Pose estimation data
################

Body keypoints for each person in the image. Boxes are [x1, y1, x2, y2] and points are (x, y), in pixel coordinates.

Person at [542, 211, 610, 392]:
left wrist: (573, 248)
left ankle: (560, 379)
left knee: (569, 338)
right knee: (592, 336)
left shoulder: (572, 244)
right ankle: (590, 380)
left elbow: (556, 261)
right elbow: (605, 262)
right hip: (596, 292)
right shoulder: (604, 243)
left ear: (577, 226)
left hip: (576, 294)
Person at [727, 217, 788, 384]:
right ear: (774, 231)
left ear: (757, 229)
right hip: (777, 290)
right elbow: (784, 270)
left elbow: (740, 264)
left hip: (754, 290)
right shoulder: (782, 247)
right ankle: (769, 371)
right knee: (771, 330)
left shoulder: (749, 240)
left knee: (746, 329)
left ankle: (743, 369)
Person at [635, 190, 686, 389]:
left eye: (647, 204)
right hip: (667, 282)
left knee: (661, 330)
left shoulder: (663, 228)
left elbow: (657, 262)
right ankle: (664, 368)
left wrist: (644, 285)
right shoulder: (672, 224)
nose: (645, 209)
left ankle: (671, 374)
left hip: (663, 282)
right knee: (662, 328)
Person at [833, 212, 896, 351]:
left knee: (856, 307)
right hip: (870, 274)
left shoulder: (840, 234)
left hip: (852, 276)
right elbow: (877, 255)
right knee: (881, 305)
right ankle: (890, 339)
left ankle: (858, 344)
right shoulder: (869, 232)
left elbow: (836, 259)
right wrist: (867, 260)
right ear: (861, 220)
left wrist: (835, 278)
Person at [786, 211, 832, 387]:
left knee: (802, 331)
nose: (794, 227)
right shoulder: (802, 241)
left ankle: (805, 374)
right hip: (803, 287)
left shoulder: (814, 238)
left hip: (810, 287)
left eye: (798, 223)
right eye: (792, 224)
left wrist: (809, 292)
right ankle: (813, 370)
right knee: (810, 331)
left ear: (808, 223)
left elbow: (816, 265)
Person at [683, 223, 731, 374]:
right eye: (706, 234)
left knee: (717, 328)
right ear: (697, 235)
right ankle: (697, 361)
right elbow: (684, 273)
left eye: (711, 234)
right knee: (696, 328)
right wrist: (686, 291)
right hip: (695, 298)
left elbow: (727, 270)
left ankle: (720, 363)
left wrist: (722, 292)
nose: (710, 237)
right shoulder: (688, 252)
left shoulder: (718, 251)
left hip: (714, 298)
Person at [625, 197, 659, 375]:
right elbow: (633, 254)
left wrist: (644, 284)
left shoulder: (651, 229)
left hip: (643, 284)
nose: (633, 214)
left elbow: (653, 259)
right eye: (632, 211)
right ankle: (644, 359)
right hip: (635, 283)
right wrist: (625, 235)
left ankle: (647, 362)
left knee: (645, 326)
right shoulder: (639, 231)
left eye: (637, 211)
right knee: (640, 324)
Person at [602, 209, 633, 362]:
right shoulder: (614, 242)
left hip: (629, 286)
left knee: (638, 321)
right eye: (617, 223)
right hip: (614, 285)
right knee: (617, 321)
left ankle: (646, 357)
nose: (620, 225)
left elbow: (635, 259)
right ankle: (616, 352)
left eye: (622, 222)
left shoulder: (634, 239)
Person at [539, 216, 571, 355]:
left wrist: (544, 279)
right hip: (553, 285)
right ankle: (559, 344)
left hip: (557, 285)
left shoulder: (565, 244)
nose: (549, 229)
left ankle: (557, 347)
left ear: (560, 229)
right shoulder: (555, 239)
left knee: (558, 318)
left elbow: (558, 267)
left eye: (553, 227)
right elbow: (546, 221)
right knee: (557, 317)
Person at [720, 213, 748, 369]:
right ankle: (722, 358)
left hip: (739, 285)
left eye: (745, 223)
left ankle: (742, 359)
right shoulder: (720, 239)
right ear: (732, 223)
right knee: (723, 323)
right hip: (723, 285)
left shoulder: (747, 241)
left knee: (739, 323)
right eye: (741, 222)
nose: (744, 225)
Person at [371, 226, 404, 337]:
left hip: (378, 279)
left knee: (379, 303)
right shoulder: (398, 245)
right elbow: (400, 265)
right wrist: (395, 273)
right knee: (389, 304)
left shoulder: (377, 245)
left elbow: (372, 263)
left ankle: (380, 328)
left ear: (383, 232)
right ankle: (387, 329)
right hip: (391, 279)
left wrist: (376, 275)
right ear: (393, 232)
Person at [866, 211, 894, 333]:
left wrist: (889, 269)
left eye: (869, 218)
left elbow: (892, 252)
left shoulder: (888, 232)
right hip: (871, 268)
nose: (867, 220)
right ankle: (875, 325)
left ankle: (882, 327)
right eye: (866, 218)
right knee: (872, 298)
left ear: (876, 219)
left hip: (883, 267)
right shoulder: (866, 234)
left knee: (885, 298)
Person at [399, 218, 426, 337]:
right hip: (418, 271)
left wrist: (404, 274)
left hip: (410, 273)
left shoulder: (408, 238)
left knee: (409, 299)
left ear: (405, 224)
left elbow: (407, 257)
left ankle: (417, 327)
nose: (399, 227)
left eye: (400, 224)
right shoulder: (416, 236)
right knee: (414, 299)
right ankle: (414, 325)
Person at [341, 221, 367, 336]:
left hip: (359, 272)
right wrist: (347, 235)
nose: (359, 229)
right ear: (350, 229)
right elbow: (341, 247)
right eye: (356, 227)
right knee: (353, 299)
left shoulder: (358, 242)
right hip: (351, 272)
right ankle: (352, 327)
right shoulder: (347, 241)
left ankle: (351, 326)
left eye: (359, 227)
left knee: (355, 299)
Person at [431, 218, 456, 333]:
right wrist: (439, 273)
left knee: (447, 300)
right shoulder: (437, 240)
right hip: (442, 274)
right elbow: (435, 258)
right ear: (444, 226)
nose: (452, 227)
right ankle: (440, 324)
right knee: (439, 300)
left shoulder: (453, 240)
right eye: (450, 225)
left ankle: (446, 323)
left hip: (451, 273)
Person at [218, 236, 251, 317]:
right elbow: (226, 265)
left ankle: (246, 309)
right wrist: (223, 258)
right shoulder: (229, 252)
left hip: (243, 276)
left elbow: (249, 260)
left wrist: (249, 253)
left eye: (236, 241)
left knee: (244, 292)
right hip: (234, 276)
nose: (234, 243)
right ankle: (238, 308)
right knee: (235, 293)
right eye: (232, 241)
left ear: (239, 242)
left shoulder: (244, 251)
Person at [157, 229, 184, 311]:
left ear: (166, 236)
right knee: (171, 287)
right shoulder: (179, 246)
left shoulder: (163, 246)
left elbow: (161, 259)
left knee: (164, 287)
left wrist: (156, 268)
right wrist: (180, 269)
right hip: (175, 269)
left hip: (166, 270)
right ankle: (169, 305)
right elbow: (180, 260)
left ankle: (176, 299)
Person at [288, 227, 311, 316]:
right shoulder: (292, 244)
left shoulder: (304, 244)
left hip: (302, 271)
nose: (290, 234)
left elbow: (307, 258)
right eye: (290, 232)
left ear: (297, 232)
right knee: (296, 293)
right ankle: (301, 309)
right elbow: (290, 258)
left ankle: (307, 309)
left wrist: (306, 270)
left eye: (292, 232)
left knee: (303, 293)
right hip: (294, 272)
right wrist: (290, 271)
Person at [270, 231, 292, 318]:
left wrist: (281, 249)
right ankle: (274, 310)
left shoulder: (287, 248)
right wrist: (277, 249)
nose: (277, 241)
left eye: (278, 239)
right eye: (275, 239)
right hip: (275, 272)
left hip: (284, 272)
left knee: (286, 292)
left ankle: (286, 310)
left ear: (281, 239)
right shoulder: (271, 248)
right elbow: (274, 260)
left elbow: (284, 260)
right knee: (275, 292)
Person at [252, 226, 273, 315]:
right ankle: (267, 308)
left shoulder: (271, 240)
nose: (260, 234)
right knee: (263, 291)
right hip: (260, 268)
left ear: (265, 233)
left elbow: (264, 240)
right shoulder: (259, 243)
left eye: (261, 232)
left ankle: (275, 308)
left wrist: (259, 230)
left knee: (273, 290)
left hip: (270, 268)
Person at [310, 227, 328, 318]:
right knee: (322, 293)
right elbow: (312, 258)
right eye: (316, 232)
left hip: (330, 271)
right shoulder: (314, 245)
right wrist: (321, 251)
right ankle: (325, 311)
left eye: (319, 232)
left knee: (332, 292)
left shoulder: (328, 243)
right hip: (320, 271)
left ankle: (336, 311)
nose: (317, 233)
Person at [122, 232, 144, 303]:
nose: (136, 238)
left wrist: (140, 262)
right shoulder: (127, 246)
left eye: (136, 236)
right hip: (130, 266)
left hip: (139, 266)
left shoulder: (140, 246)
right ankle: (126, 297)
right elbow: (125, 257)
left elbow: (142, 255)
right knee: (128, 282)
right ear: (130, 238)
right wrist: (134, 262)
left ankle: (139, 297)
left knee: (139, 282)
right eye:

################

■ **Required action**: Starting with the line above that holds "left knee: (802, 331)" and stopping with the line that holds "left shoulder: (634, 239)", reproduce each line exactly, omitting all other lines.

■ **Solution to this exercise**:
left knee: (802, 331)
nose: (794, 227)
right shoulder: (802, 241)
left ankle: (805, 374)
right hip: (803, 287)
left shoulder: (814, 238)
left hip: (810, 287)
left eye: (798, 223)
right eye: (792, 224)
left wrist: (809, 292)
right ankle: (813, 370)
right knee: (810, 331)
left ear: (808, 223)
left elbow: (816, 265)
Person at [683, 223, 731, 374]:
right eye: (706, 234)
left knee: (717, 328)
right ear: (697, 235)
right ankle: (697, 361)
right elbow: (684, 273)
left eye: (711, 234)
right knee: (696, 328)
right wrist: (686, 291)
right hip: (695, 298)
left elbow: (727, 270)
left ankle: (720, 363)
left wrist: (722, 292)
nose: (710, 237)
right shoulder: (688, 252)
left shoulder: (718, 251)
left hip: (714, 298)
Person at [625, 197, 659, 375]:
right elbow: (633, 254)
left wrist: (644, 284)
left shoulder: (651, 229)
left hip: (643, 284)
nose: (633, 214)
left elbow: (653, 259)
right eye: (632, 211)
right ankle: (644, 359)
right hip: (635, 283)
right wrist: (625, 235)
left ankle: (647, 362)
left knee: (645, 326)
right shoulder: (639, 231)
left eye: (637, 211)
right knee: (640, 324)
Person at [602, 209, 633, 362]:
right shoulder: (614, 242)
left hip: (629, 286)
left knee: (638, 321)
right eye: (617, 223)
right hip: (614, 285)
right knee: (617, 321)
left ankle: (646, 357)
nose: (620, 225)
left elbow: (635, 259)
right ankle: (616, 352)
left eye: (622, 222)
left shoulder: (634, 239)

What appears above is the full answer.